In Memoriam: James Harvey Young
Victoria A. Harden, February 2007
From the In Memoriam column of the February 2007 Perspectives
James Harvey Young, who pioneered historical scholarship in the field of patent medicines and quackery and the regulation of food and drugs in the United States, died July 29, 2006, at age 90, from complications of a stroke.
Born September 8, 1915, in Brooklyn, NY, James Harvey Young was the eldest of the four children of Rev. William Harvey Young and Blanche DeBra Young. During his childhood, the family lived primarily in Indiana and Illinois. In 1937, he took his BA degree at Knox College, graduating Phi Beta Kappa. In 1938, he received the MA degree and in 1941, the PhD degree, both in history from the University of Illinois.
Young spent his entire career at Emory University. He rose from instructor in 1941 to become the Charles Howard Candler Professor of American Social History in 1980, and he continued actively writing after his retirement in 1984. He also was a visiting scholar in 1949—50 at Columbia University, in 1977—81 at the U.S. Food and Drug Administration, and in 1986 at the National Library of Medicine. In 1949, he helped design the graduate history program, and in 1952, he became a founding member of the Emory Institute for the Liberal Arts. From 1958—66, he chaired the department of history. Young received numerous honors from Emory, including the Thomas Jefferson Award, the Emory Williams Distinguished Teaching Award, and the Arts and Sciences Award of Distinction. Beloved by undergraduate and graduate students alike, Young taught crowded classes in American social history, the history of medicine, and other topics. He guided 38 doctoral dissertations, an Emory record.

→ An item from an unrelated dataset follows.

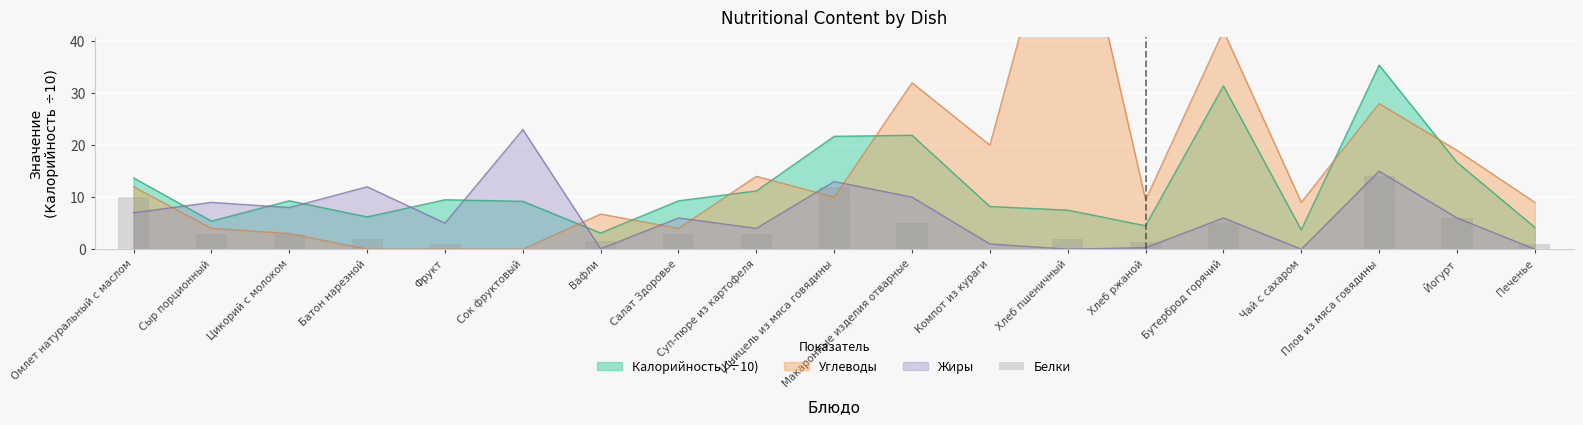

What is the value of the 15th bar from the left?

5.0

Although his earliest scholarly publication was on Civil War era abolitionist Anna Elizabeth Dickinson, Young’s interest in patent medicine advertising began while he was researching material for his master’s thesis. As he noted in the preface to his first book, he was persuaded that medical quackery was an important theme in American social and intellectual history because vast numbers of people had sought to bolster or restore their health through it. Quackery also afforded insight into an anti-rational approach to a key problem in life. Pursuing his interest even in the face of some who suggested that it was not a topic worthy of historical attention, he published in 1961 The Toadstool Millionaires: A Social History of Patent Medicines in America Before Federal Regulation. This was followed by The Medical Messiahs: A Social History of Health Quackery in Twentieth-Century America. Young firmly believed in the salutary role of government with respect to the regulation of food and drugs. His book, Pure Food: Securing the Federal Food and Drugs Act of 1906, became the standard reference on the early history of the U.S. Food and Drug Administration (FDA).
Young was active in a number of governmental and professional organizations relating to his field. He served on the Consumer Task Force, the White House Conference on Food, Nutrition and Health, and the National Food and Drug Advisory Council. He was awarded the Harvey W. Wiley Medal by the FDA and the FDA Commissioner’s Special Citation for his contributions. He served as president of the Southern Historical Association and was a member of the executive council of the American Association for the History of Medicine (AAHM). In 1962, the American Institute of the History of Pharmacy awarded him its Edward Kremers Award, and, in 1982, the AAHM awarded him its William H. Welch medal.
Colleagues recall the sparkle in Young’s eye when he lectured, his generosity in sharing research materials, and his strong support for female scholars at a time when history was still viewed as primarily a male preserve. As a faculty member, he knew how to build consensus and to make decisions when committees had considered all aspects of a problem. He was a diplomat who could forge peaceful solutions between disputing factions within the university. The consummate scholar-teacher, Young exuded enthusiasm for his subject and shared with students the thrill of scholarly publication. He continued to support his graduate students after their careers had been launched, corresponding frequently with them over many years and enclosing useful clippings for their ongoing research.
Harvey was married for sixty years, from 1940 until her death in 2000, to Myrna Goode Young, a professor of classics at Agnes Scott College, who served also as the "first reader and key critic" of his historical writing. They had two sons, Harvey Galen Young, of Doraville, Georgia, and James Walter Young, of Phoenix, Arizona. He is also survived by a sister, Barbara Young, M.D., of Baltimore, Maryland, and by two grandchildren.